- Opening Delimiter -

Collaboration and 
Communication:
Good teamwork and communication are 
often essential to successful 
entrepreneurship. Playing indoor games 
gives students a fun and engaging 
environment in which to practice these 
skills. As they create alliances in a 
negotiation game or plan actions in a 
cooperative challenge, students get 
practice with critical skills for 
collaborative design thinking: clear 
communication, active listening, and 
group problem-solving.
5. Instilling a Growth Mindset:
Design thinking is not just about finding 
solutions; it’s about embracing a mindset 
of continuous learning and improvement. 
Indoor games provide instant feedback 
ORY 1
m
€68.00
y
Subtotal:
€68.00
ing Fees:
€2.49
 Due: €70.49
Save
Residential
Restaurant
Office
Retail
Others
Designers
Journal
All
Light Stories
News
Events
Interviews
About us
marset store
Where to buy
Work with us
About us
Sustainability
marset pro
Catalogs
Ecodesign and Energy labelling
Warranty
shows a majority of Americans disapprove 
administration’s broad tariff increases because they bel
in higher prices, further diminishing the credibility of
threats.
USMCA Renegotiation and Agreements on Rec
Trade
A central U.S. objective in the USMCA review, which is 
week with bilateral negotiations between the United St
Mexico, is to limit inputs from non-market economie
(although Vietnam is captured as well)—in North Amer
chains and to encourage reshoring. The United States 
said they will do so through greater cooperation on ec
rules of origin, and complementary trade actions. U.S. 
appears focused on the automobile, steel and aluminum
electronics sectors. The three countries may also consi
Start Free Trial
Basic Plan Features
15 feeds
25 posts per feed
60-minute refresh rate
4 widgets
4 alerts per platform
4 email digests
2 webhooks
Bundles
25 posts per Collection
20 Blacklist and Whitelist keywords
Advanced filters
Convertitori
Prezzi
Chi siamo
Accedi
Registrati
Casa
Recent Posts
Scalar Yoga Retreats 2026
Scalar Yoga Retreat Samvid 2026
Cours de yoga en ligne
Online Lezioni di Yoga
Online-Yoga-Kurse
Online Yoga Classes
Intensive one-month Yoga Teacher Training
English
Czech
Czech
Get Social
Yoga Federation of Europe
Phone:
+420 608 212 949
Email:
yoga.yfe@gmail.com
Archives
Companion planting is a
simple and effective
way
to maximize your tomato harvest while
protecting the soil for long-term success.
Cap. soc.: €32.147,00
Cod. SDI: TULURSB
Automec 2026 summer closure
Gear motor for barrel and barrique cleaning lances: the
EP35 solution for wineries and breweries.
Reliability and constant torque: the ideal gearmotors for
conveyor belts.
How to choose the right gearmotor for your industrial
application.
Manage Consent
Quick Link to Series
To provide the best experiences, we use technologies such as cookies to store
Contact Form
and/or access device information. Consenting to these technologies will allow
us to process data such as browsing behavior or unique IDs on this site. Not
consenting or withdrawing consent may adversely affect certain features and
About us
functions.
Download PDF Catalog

- Closing Delimiter -

**What the task requires:**
Search the entries for the word "provide", then copy every line in which it is found.

**Output of the exercise:**
Indoor games provide instant feedback 
To provide the best experiences, we use technologies such as cookies to store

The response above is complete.